Secara beruntun ia menotok jalan darah Gi bu Sin hong
serta beberapa buah jalan darah penting lainnya didada kakek
baju hitam itu, kemudian ia serahkan tubuh anak buahnya itu
kepada seorang kakek yang ada disampingnya.
“Salurkan hawa murnimu ke tubuhnya, kita harus
menunggu sampai diperolehnya obat penawar untuk
menawarkan racun itu” demikian pesannya.
Kakek berbaju hitam itu mengiakan, lalu menyambut tubuh
rekannya.
Dengan demikian dari pihak Hian-beng-kauw telah jatuh
korban satu tewas tiga terluka parah, di tambah pula
cemoohan serta ejekan dari Thia siok bi, kesemuanya itu
membuat Beng Wi-cian merasa benci bercampur dendam,
cuma sebagai seorang yang licik, panjang akalnya dan pandai
menyembunyikan perasaan, semua perasaaa tersebut hanya
disimpan dalam hati kecilnya saja.

1275
Dengan langkah lebar Hoa In-liong maju ke depan, ia baru
berhenti kurang lebih beberapa tombak dihadapan dua
bersaudara Leng-hou, setelah menyapu sekejap wajah kedua
orang itu, katanya, “Kalian berdua akan maju bersama atau
seorang demi seorang?”
“Bajingan cilik yang tak tahu diri….” maki Beng Wi-cian
dalam hatinya, Tapi diluar ia tertawa tergelak, “Haaahh….

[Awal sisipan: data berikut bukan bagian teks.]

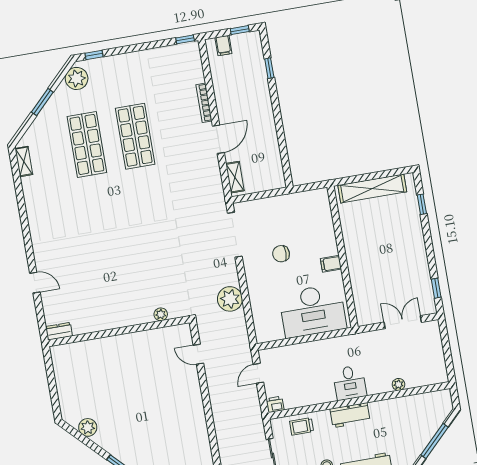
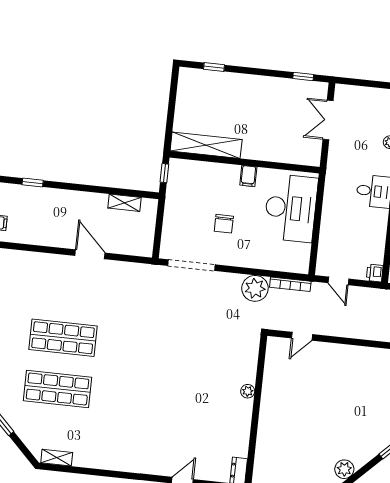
bookcase: (204, 103) -> (290, 284), moved
shelving: (235, 177) -> (125, 203), moved
window: (312, 186) -> (164, 173), added
shelving: (372, 188) -> (206, 145), moved, turned 90
plant: (161, 314) -> (248, 391), moved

haaahhh…. haaahhh…. Hoa yang, ketahuilah ilmu silat yang
dimiliki dua bersaudara Leng hou sudah mencapai tingkatan
yang luar biasa, tak mungkin kau bisa menandinginya.

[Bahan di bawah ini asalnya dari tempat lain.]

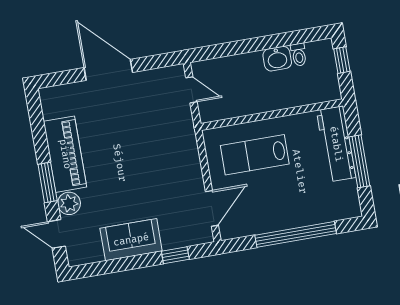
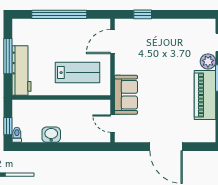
toilet: (299, 55) -> (17, 135), moved
sofa: (131, 240) -> (126, 95), moved, turned -90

Tidakkah kau merasa bahwa caramu yang sok dan mengibul
hanya akan menurunkan derajat serta martabat keluarga
Hoa?”
Ucapan itu mengandung hasutan dan berharap bisa
mengadu domba musuhnya, sebagai jago yang
berpengalaman tentu saja dua bersaudara Leng hou dapat
merasakan hal itu, tapi mereka tidak menggubris….

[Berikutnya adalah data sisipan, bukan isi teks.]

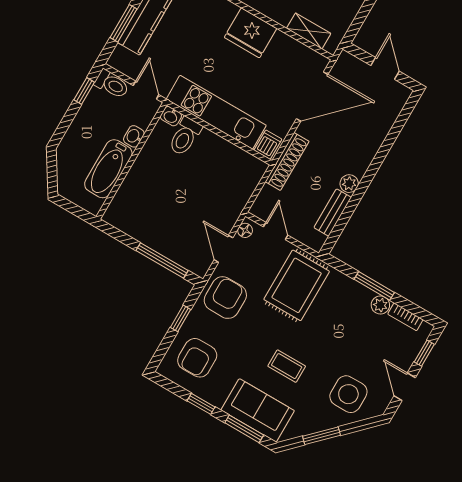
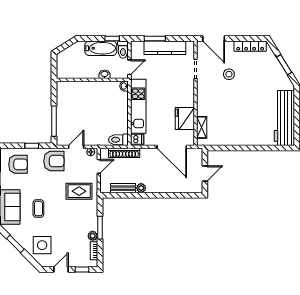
fridge: (251, 33) -> (185, 119), moved
toilet: (185, 136) -> (118, 140), moved
shoe rack: (287, 161) -> (124, 153), moved
bathtub: (108, 169) -> (101, 48), moved, turned 180
rug: (297, 285) -> (79, 191), width x0.73, depth x0.70
armchair: (197, 358) -> (18, 164), turned 180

Tiba-tiba Leng hou Ki berbisik kepada saudaranya dengan
ilmu menyampaikan suara, “Loji, berjaga-jagalah terhadap ikut
campurnya budak busuk she-Coa tersebut, aku hendak
menggunakan kesempatan ini untuk membinasakan bangsat
cilik she Hoa ini untuk melampiaskan rasa den dam yang
sudah tak terbundung”
“Lotoa, apakah dalam gua masih ada orang lain?” tanya
Leng hou Yu kemudian dengan ilmu menyampaikan suara
pula.
Sambil berkata matanya seperti sengaja tak sengaja melirik
sekejap kearah mulut gua yang tertutup oleh tumbuhan rotan.
Leng hou Ki termenung sebentar, kemudian menjawab

1276
“Ketika aku masuk kedalam gua tadi, sibangsat cilik dari
keluarga Hoa segera menghadiahkan sebuah bacokan
ketubuhku, hingga waktu itu aku tak sempat memperhatikan
dengan lebih jelas lagi, ta pi aku rasa didalam gua masih ada
seorang lagi, tapi kau tak usah kuatir, kecuali Hoa Thian-hong,
siapa lagi yang perlu kita kuatirkan?”
Yaa, bagaimanapun pongah dan tinggi hatinya dua
bersaudara Leng-hou, mereka tetap menaruh tiga bagian rasa
segannya terhadap Hoa Thian-hong, terutama sejak
pertarungan dipuncak Kiu ci san untuk memperebutkan harta
karun, kelihayan kungfu yang dimiliki Hoa Thian-hong telah
memecahkan nyali semua orang dari Seng sut pay.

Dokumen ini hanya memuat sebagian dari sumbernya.